A uniformity for a set $X$ is a non-empty $\mathcal{U}$ of subsets of $X\times X$ such that:
- If $U\in\mathcal{U}$, then $U^{-1}\in\mathcal{U}$;
- Each member of $\mathcal{U}$ contains diagonal of $X$;
- If $U\in \mathcal{U}$, then $V\circ V\subseteq U$ for some $V\in\mathcal{U}$;
- If $U$ and $V$ are elements of $\mathcal{U}$, then $U\cap V\in\mathcal{U}$;
- If $U\in\mathcal{U}$ and $U\subseteq V\subseteq X\times X$, then $V\in \mathcal{U}$.
The pair $(X, \mathcal{U})$ is a uniform space.
It is known that metrics $d_i, d_2$ induce the same topology on $X$ if the identity map $id:(X, d_1)\to (X, d_2)$ is a homeomorphism.
Let $\mathcal{U_1}$ and $\mathcal{U}_2$ be uniformity on $X$ and induce the same topology on $X$.
Is it true that $id:(X, \mathcal{U}_1)\to (X, \mathcal{U}_2)$ is a homeomorphism?
Your notation is confused: if you write $\textrm{id}: (X, \mathcal{U}_1) \to (X,\mathcal{U}_2)$ one normally means the map in the category of uniform spaces, and consider uniform continuity the relevant property to consider.
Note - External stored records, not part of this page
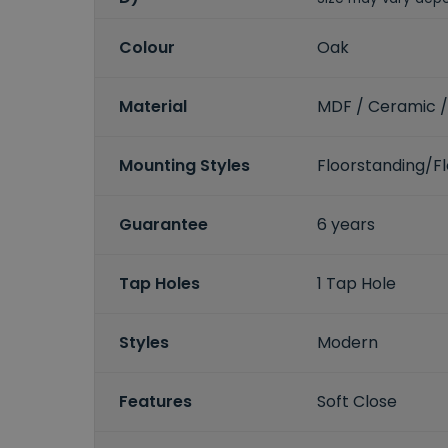
Colour
Oak
Material
MDF / Ceramic /
Mounting Styles
Floorstanding/
Guarantee
6 years
Tap Holes
1 Tap Hole
Styles
Modern
Features
Soft Close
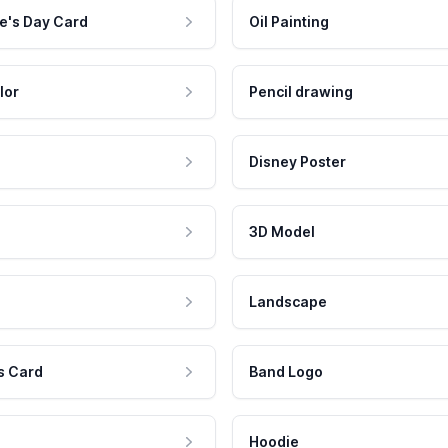
e's Day Card
Oil Painting
lor
Pencil drawing
Disney Poster
3D Model
Landscape
s Card
Band Logo
Hoodie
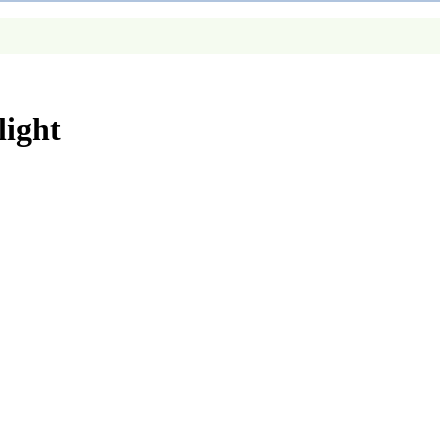
light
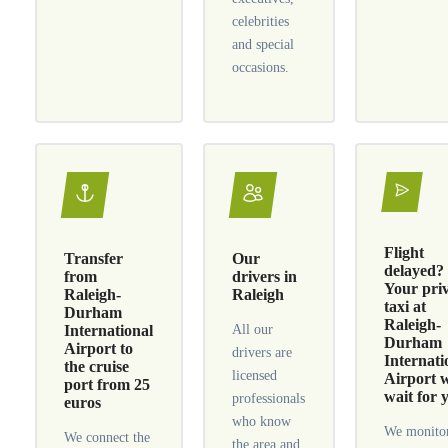
celebrities
and special
occasions.
Flight
Transfer
Our
delayed?
from
drivers in
Your pri
Raleigh-
Raleigh
taxi at
Durham
Raleigh-
International
All our
Durham
Airport to
drivers are
Internati
the cruise
licensed
Airport w
port from 25
wait for 
professionals
euros
who know
We monitor
We connect the
the area and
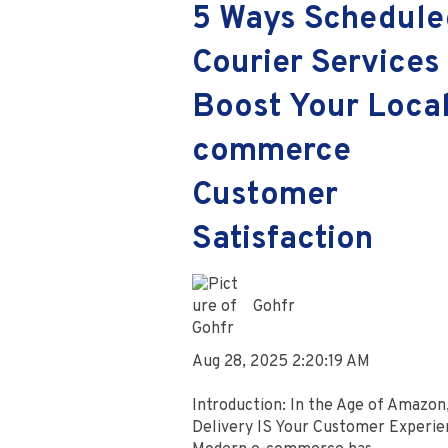
5 Ways Schedule
Courier Services
Boost Your Local
commerce
Customer
Satisfaction
Gohfr
Aug 28, 2025 2:20:19 AM
Introduction: In the Age of Amazon
Delivery IS Your Customer Experie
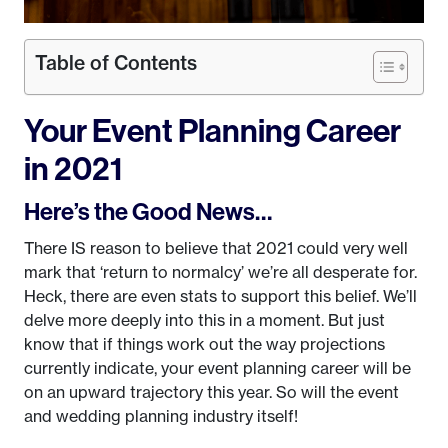
Table of Contents
Your Event Planning Career
in 2021
Here’s the Good News…
There IS reason to believe that 2021 could very well
mark that ‘return to normalcy’ we’re all desperate for.
Heck, there are even stats to support this belief. We’ll
delve more deeply into this in a moment. But just
know that if things work out the way projections
currently indicate, your event planning career will be
on an upward trajectory this year. So will the event
and wedding planning industry itself!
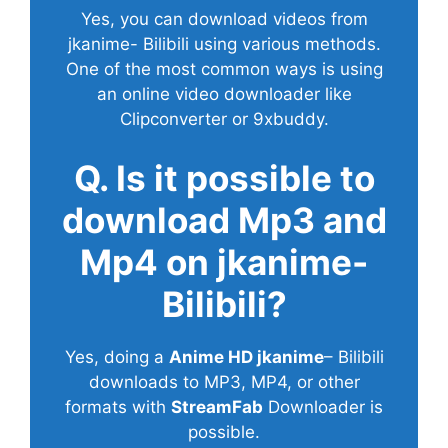
Yes, you can download videos from
jkanime- Bilibili using various methods.
One of the most common ways is using
an online video downloader like
Clipconverter or 9xbuddy.
Q. Is it possible to
download Mp3 and
Mp4 on jkanime-
Bilibili?
Yes, doing a
Anime HD jkanime
– Bilibili
downloads to MP3, MP4, or other
formats with
StreamFab
Downloader is
possible.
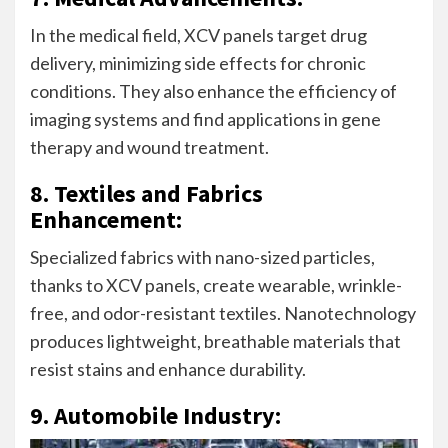
In the medical field, XCV panels target drug
delivery, minimizing side effects for chronic
conditions. They also enhance the efficiency of
imaging systems and find applications in gene
therapy and wound treatment.
8. Textiles and Fabrics
Enhancement:
Specialized fabrics with nano-sized particles,
thanks to XCV panels, create wearable, wrinkle-
free, and odor-resistant textiles. Nanotechnology
produces lightweight, breathable materials that
resist stains and enhance durability.
9. Automobile Industry:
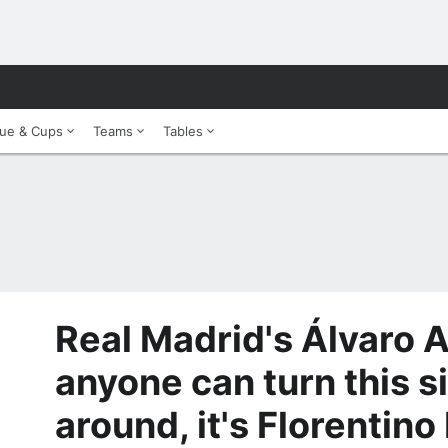
ue & Cups
Teams
Tables
Real Madrid's Álvaro Ar
anyone can turn this s
around, it's Florentino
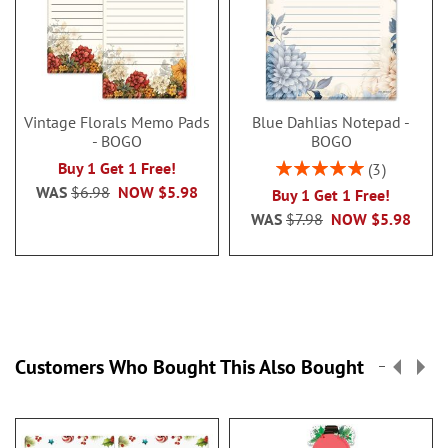
Vintage Florals Memo Pads
Blue Dahlias Notepad -
- BOGO
BOGO
Rating:
Buy 1 Get 1 Free!
3
100%
WAS
$6.98
NOW
$5.98
Buy 1 Get 1 Free!
WAS
$7.98
NOW
$5.98
Customers Who Bought This Also Bought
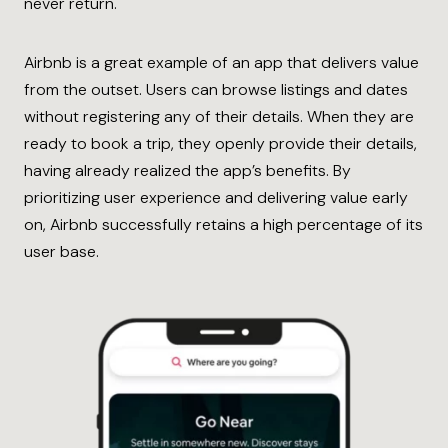
never return.
Airbnb is a great example of an app that delivers value
from the outset. Users can browse listings and dates
without registering any of their details. When they are
ready to book a trip, they openly provide their details,
having already realized the app’s benefits. By
prioritizing user experience and delivering value early
on, Airbnb successfully retains a high percentage of its
user base.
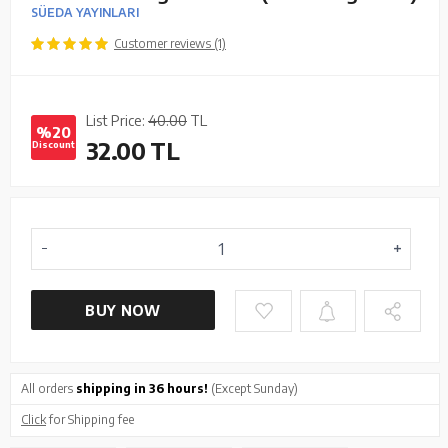
SÜEDA YAYINLARI
Customer reviews (1)
List Price:
40.00
TL
%20
32.00
TL
Discount
BUY NOW
All orders
shipping in 36 hours!
(Except Sunday)
Click
for Shipping fee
As a map between topological spaces (using the induced topology) it's just the identity from a space to itself, and thus a homeomorphism. It need not be a uniform isomorphism at all, or even uniformly continuous.
$\textrm{id}:(X, \mathcal{T}_1) \to (X, \mathcal{T}_2)$ for topologies on the same set $X$ is a homeomorphism iff $\mathcal{T}_1 = \mathcal{T}_2$, as is trivial to see. It's a boring reformulation.